## Data extract:

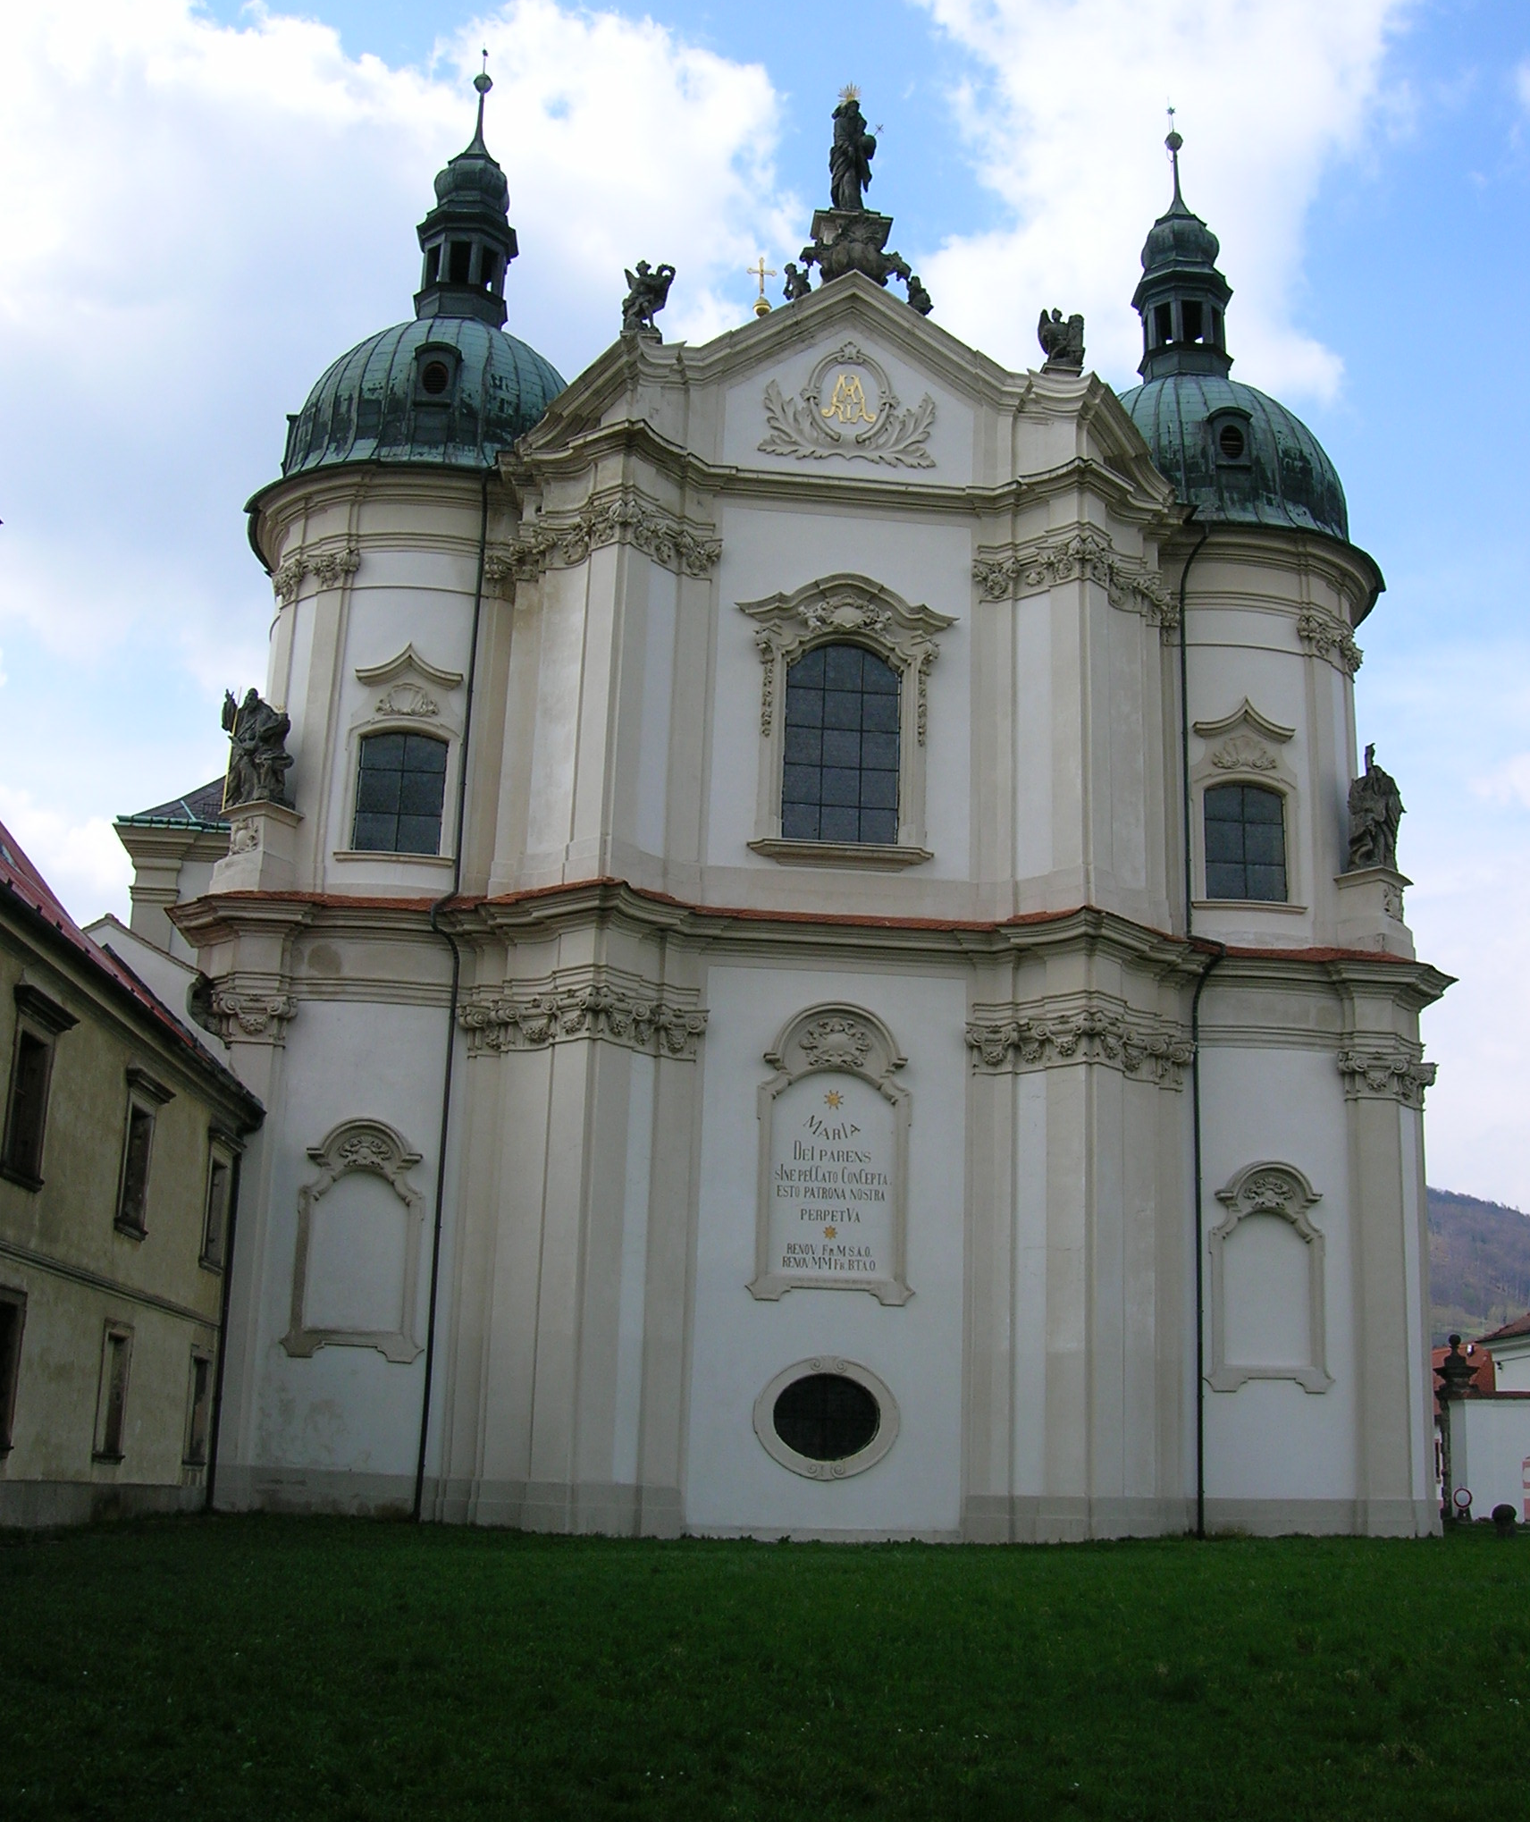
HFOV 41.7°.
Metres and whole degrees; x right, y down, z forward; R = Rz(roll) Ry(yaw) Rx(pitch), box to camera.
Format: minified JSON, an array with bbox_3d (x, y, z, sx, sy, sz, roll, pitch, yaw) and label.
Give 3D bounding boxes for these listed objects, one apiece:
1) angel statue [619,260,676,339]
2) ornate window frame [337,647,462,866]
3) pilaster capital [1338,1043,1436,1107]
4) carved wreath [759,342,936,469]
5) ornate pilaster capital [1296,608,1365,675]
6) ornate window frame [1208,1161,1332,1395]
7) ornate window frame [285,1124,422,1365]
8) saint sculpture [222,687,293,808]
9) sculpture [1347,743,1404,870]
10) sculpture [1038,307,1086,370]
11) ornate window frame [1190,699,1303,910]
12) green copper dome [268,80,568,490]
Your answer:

## What this task involves:
Arrange every line of the listing above as a Markdown table with the columns "Row" and "Line", skipping blank lines. Leave the picture out of the table.

## Expected output:
| Row | Line |
|---|---|
| 1 | HFOV 41.7°. |
| 2 | Metres and whole degrees; x right, y down, z forward; R = Rz(roll) Ry(yaw) Rx(pitch), box to camera. |
| 3 | Format: minified JSON, an array with bbox_3d (x, y, z, sx, sy, sz, roll, pitch, yaw) and label. |
| 4 | Give 3D bounding boxes for these listed objects, one apiece: |
| 5 | 1) angel statue [619,260,676,339] |
| 6 | 2) ornate window frame [337,647,462,866] |
| 7 | 3) pilaster capital [1338,1043,1436,1107] |
| 8 | 4) carved wreath [759,342,936,469] |
| 9 | 5) ornate pilaster capital [1296,608,1365,675] |
| 10 | 6) ornate window frame [1208,1161,1332,1395] |
| 11 | 7) ornate window frame [285,1124,422,1365] |
| 12 | 8) saint sculpture [222,687,293,808] |
| 13 | 9) sculpture [1347,743,1404,870] |
| 14 | 10) sculpture [1038,307,1086,370] |
| 15 | 11) ornate window frame [1190,699,1303,910] |
| 16 | 12) green copper dome [268,80,568,490] |
| 17 | Your answer: |